/ Advice needed - papers used my pictures
This feels like the sort of thing that someone on UKC might have some experience of.
Three years ago, the Mail and Sun newspapers used stills acquired from a video I'd posted on Youtube as part of articles they published in their online editions about an incident that involved me. They had made no attempt to contact me prior to publication. The core of their articles was taken from a Bristol Post article (which I had been contacted about). There were additional photos in the Sun/Mail articles which weren't included in the BP article.
At the time, I chose not to take any action over it for personal reasons. Now however, I'd like more money, and concurrently I'd also like those institutions to have slightly less money. But I don't really know if I have a strong claim or where to start. My questions are broadly:
- Do I have a claim at all? Should they have used stills from my youtube videos without my permission, and can I charge for that?
- Does the length of time that's passed change things? Or my knowledge of the articles at the time?
- Will I have to jump through hoops to get anywhere? Is it worthwhile in terms of effort/potential reward?
Don't waste your time.
People suing for defamation struggle to get a good result.
> People suing for defamation struggle to get a good result.
But it's not suing for deformation, it's asking for recompense for use of media I produced.
Can you honestly afford to take a newspaper to court? I mean how much was this content they stole actually worth?
The point I was trying to make was that trying to get money out of a major media company may be difficult.
Not least because you haven't got a claim: "fair dealing" would likely apply
While your video as a whole is copyrighted, stills from the video may be considered fair use.
I doubt you’ll get anything other than the bum’s rush from the newspapers, they’re pretty good at knowing their legal position
I think you need to have a close look at YouTube terms and conditions to see what rights you have given away by posting it there.

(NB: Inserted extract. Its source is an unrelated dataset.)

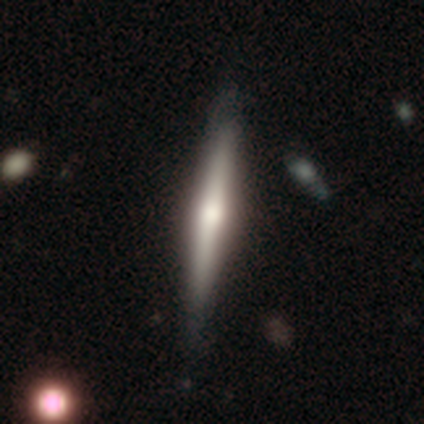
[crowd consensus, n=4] This is possibly a smooth galaxy (50%, tied with featured or disk). How rounded: clearly cigar-shaped (100%). Merging: clearly none (100%).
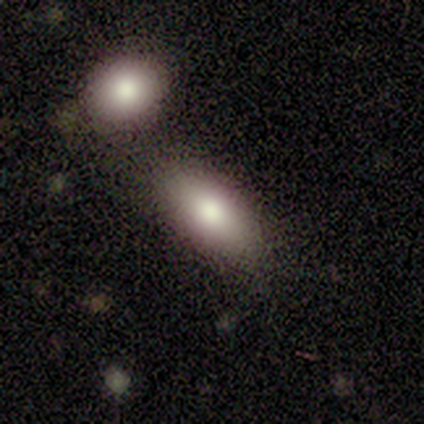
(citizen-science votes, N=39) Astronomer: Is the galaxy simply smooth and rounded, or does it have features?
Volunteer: smooth — 90%.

If you still own the copyright and publishing rights, then I suppose your claim would be for use of copyright material without your permission. What fee might be payable for that I couldn't say, but I'd doubt you'd have much of a case for damages, seeing as you published it on YouTube for the whole world to see.

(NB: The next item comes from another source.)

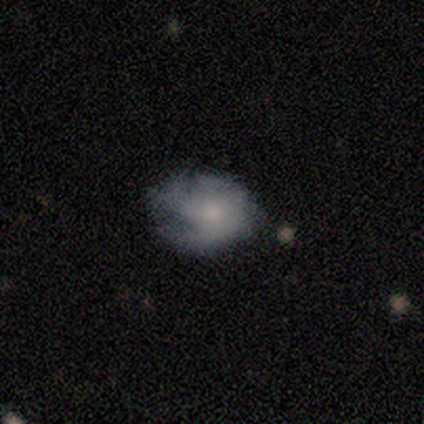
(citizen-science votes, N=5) smooth-or-featured: smooth: 60% | featured or disk: 40% | star or artifact: 0%
  how-rounded: in between: 100% | round: 0% | cigar-shaped: 0%
  merging: none: 60% | minor disturbance: 40% | major disturbance: 0% | merger: 0%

You might find that YouTube has been paid instead of you.....
> The point I was trying to make was that trying to get money out of a major media company may be difficult.

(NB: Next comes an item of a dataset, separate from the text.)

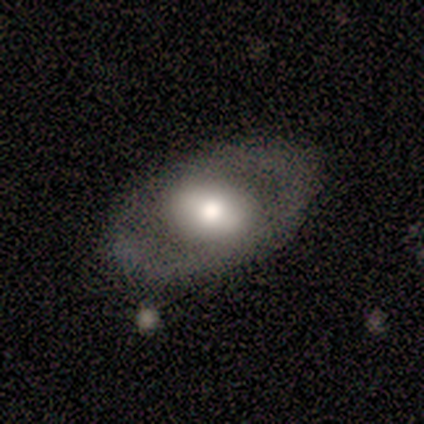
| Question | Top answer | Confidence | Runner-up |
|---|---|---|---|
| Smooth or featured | featured or disk | 59% | smooth (31%) |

> Not least because you haven't got a claim: "fair dealing" would likely apply
Fair dealing cannot be applied to photos used to report a current event, which would appear to be the case described.
Do you want the cash or to see justice done?
It might be easier to ask that any money you think is owed, is paid to a charity. I don't know what the rates are for using a photo, but I don't suppose it's a life changing amount. Being the season of good will and all that, it could just work.
You're quids in then, even though it's not a photo (technicaly).
Go for it, more power to you. You want to start with a web search for a NWNF solicitor.
As Birdie Num Num says this is covered under "fair dealing" if the stills were used to report a current news event. If they'd been photos you would have a case.
> Fair dealing cannot be applied to photos used to report a current event
You're right, but video stills aren't technically photos.
It probably won't get you anywhere but you can try pinging these guys on Twitter.
There have been quite a few examples lately of the Daily Mail and others asking for permission to use photos from members of the public, having that permission quite explicitly refused, and then using them anyway.
The legal situation is spelled out here.
In practice I think you will have problems making a claim from so long ago. However, it is worth writing to them giving the date, issue and page number (if printed) of the pix, telling them the shots are your copyright and requesting payment at the usual rates.. They will no doubt ignore you so follow up a week or so later with a phone call to the picture desk.
If that fails, and you are willing to push it, try the small claims court. They may pay up just to be rid of the hassle. Demanding big amounts may be counter-productive since the more you ask for the more it is worth resisting the claim.
Otherwise forget it. After all, you did not care at the time and the amounts will be relatively trivial. As has been said above, they have deep pockets and are used to fending off this sort of claim How much of your life are you willing to give over to pursuing it?